Today’s media allows everyone a chance to be heard. We can speak our minds and share our ideas throughout the world.

Today’s media allows everyone a chance to be heard. 

We can speak our minds and share our ideas throughout the world. 

Unfortunately, we seem to be doing so with such joyful abandon that there is little thought given to the consequences or the responsibility that go with having a public voice.

Rush Limbaugh proved that even 20 years of experience doesn’t always hone one’s judgement. 

In fact, Limbaugh’s three-day attack on activist Sandra Fluke’s congressional testimony proved only that his years in front of a microphone have given him a wealth of synonyms for the word “slut.” 

And his recent apology has been scrutinized and found to be almost more insulting that the initial verbal attack. 
To paraphrase: I have the money and the prestige but for the sake of the advertisers, “mea culpa” – even though I still believe everything I said.

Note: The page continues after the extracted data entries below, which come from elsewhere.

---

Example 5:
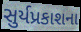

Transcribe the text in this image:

સુર્યપ્રકાશના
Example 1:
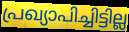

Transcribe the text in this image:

പ്രഖ്യാപിച്ചിട്ടില്ല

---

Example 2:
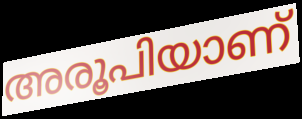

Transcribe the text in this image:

അരൂപിയാണ്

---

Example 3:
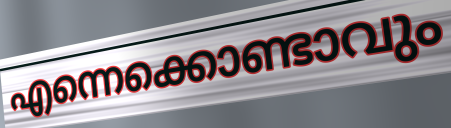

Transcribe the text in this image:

എന്നെക്കൊണ്ടാവും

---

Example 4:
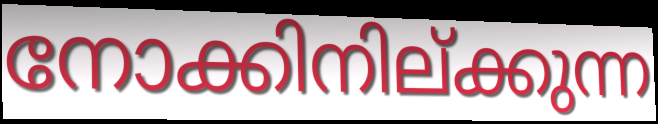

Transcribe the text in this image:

നോക്കിനില്ക്കുന്ന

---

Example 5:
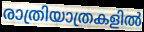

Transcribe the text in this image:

രാത്രിയാത്രകളിൽ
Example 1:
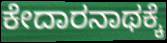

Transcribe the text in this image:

ಕೇದಾರನಾಥಕ್ಕೆ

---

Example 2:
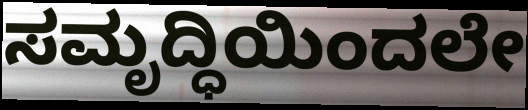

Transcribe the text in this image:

ಸಮೃದ್ಧಿಯಿಂದಲೇ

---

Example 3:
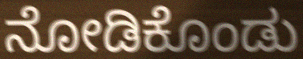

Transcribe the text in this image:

ನೋಡಿಕೊಂಡು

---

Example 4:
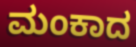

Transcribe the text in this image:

ಮಂಕಾದ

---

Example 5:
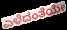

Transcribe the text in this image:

ಎಳೆದಂತೆಯೇ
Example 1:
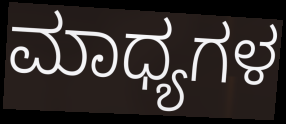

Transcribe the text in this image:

ಮಾಧ್ಯಗಳ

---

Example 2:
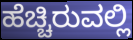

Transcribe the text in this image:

ಹೆಚ್ಚಿರುವಲ್ಲಿ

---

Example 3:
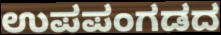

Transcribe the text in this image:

ಉಪಪಂಗಡದ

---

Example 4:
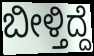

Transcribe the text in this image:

ಬೀಳ್ತಿದ್ದೆ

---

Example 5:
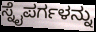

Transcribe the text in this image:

ಸ್ನೈಪರ್ಗಳನ್ನು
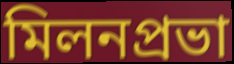
মিলনপ্রভা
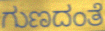
ಗುಣದಂತೆ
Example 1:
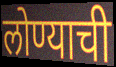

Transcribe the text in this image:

लोण्याची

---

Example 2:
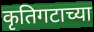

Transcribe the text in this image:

कृतिगटाच्या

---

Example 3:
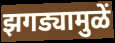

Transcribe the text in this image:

झगड्यामुळें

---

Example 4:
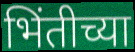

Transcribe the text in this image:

भिंतीच्या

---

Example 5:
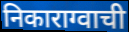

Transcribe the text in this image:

निकाराग्वाची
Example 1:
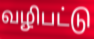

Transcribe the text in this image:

வழிபட்டு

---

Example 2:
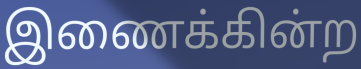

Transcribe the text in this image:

இணைக்கின்ற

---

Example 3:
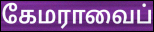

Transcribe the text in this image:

கேமராவைப்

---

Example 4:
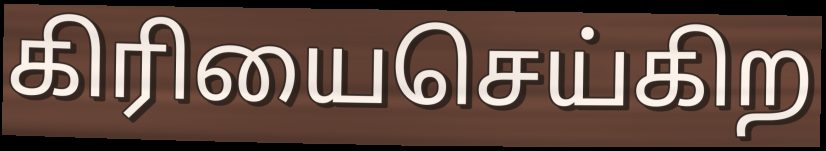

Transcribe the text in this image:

கிரியைசெய்கிற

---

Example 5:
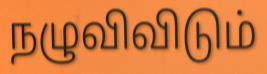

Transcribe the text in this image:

நழுவிவிடும்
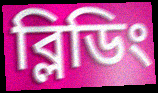
ব্লিডিং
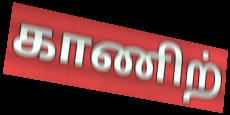
காணிற்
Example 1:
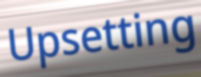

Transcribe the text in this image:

Upsetting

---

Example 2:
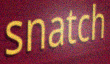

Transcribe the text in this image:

snatch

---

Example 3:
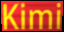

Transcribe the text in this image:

Kimi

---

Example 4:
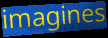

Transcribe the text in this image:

imagines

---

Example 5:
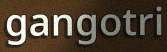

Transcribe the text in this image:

gangotri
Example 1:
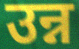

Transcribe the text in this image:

उन्न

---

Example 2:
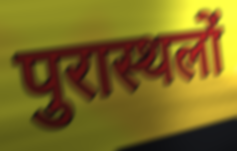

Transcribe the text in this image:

पुरास्थलों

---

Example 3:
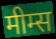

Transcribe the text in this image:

मीम्स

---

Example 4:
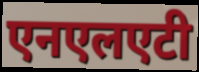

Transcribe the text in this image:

एनएलएटी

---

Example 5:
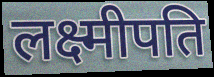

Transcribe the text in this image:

लक्ष्मीपति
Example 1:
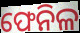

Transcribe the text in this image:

ଫେନିଳ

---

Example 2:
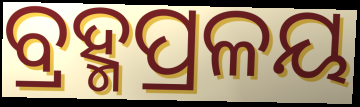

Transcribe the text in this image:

ବ୍ରହ୍ମପ୍ରଳୟ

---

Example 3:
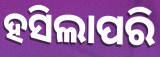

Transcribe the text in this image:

ହସିଲାପରି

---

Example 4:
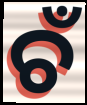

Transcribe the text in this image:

ଚଁ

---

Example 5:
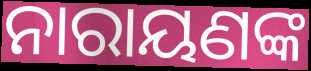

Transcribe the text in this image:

ନାରାୟଣଙ୍କ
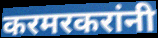
करमरकरांनी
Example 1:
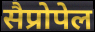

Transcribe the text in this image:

सैप्रोपेल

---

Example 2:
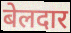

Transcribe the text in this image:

बेलदार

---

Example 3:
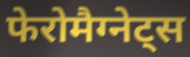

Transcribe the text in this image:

फेरोमैग्नेट्स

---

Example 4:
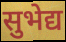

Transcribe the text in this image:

सुभेद्य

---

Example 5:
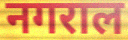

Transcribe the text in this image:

नगराल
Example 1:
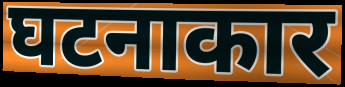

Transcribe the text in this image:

घटनाकार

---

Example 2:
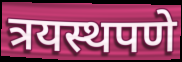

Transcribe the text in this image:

त्रयस्थपणे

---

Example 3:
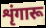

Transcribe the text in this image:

शृंगारू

This is a paid professional pundit of two decades who still cannot clean up his diatribe or use his inside voice. 

If you can’t argue your position without taking personal pot-shots, perhaps it’s not as strong as you thought.

Unfortunately, the bar has been set by the pros such as Limbaugh, Ed Schultz (who called Laura Ingraham a “right-wing slut”), and Don Imus (who called the Rutgers women’s basketball team a bunch of “nappy-headed hos”). 

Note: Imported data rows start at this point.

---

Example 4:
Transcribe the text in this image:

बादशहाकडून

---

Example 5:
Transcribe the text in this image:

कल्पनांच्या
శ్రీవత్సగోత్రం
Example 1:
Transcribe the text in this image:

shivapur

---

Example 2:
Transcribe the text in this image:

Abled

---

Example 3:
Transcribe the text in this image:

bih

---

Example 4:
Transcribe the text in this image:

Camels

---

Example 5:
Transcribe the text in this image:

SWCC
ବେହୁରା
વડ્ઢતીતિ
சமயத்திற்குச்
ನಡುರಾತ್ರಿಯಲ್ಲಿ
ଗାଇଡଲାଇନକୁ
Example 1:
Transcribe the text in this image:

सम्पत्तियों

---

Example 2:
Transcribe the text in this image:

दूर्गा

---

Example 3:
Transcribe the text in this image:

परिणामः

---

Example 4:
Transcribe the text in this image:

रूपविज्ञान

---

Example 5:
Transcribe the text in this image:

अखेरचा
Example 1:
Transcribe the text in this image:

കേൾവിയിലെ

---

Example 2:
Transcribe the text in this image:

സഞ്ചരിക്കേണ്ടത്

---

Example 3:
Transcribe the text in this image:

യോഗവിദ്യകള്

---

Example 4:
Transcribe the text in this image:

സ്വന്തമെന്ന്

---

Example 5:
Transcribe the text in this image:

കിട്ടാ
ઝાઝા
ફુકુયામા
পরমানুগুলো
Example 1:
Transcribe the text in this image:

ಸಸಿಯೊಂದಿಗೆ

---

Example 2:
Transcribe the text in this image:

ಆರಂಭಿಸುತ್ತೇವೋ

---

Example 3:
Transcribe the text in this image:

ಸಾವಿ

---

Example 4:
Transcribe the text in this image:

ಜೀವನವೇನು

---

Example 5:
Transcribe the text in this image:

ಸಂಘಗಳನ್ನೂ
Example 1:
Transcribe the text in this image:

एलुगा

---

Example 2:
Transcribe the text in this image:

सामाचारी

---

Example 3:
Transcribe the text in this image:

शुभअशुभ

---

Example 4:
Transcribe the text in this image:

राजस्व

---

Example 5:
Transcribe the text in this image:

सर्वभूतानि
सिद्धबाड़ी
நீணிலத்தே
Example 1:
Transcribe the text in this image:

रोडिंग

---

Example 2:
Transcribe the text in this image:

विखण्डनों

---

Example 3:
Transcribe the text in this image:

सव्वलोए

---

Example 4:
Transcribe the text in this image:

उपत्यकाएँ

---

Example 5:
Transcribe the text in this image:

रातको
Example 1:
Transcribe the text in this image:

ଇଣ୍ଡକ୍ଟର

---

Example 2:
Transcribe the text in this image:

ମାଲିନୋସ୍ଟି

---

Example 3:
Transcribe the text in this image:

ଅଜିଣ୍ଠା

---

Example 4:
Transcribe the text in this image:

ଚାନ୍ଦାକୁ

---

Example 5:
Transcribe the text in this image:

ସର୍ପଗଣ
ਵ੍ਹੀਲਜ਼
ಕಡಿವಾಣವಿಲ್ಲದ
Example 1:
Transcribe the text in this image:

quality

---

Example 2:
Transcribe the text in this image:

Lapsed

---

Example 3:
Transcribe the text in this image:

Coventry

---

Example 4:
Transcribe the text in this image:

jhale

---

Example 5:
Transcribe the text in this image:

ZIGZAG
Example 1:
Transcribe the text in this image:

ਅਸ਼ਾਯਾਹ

And now, the Internet allows others to follow in their footsteps.

A North Carolina teen posted on her Facebook page some rather heated commentary about her parents, their request that she get a job and their rules that she do chores around the house. 

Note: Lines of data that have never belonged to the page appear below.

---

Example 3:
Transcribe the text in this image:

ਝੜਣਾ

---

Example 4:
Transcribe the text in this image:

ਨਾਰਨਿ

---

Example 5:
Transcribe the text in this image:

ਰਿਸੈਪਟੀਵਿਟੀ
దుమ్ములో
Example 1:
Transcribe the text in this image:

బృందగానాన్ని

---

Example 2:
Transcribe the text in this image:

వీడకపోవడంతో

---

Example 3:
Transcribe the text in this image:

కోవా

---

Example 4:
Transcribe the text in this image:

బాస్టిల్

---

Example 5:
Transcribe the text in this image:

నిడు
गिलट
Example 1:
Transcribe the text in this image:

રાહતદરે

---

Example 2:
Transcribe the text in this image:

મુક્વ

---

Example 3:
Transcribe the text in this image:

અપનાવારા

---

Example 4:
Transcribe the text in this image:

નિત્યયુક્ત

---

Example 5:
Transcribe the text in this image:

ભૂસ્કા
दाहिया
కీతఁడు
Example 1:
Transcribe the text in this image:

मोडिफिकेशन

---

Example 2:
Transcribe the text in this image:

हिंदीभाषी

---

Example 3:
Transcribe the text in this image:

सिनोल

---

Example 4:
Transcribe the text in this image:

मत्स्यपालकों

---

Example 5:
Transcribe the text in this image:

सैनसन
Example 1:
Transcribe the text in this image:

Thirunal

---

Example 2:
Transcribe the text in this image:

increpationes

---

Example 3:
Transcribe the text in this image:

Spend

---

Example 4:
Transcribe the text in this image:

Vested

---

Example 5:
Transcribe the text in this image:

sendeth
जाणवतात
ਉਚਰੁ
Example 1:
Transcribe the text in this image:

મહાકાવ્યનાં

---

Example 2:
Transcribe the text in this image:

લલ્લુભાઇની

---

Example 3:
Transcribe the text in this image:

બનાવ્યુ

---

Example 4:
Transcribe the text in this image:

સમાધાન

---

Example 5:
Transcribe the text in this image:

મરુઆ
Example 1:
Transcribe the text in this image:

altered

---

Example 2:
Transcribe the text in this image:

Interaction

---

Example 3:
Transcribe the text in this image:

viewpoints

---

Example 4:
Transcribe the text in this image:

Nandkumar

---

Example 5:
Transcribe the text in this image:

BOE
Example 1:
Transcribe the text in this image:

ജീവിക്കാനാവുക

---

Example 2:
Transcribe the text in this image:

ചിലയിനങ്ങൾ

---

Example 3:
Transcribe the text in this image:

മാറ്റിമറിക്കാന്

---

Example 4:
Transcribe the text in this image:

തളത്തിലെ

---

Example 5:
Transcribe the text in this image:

She posted it using her computer which her father had bought and recently had upgraded for her. 

In retaliation, her dad posted a video. Sitting in a field, he read her complaints and added his own rant about her. Then he pulled out a .45-caliber handgun and shot her computer eight times. One bullet was apparently on behalf of her mother.

Police and child-protection agencies eventually showed up but the video – which has had more than 22 million views – has people laughing and cheering for the beleaguered dad. 

Even the ladies of The Talk felt he was justified and the girl deserved it.

Are they suggesting that shooting a computer eight times is an appropriate parental reaction when a teenager acts out? Who’s the adult here? 

And we live in a competitive society. Someone somewhere sometime soon is going to try to one-up the pistol-packin’ poppa on YouTube. 

Maybe we’re making it too easy for everyone to speak their minds in the media.  People need to take responsibility for the wrath they put “out there.” 

Otherwise, it might be time to pull the reins on this whole freedom of speech thing. 

Of course, that could mean I may have to go back to muttering to myself in the corner.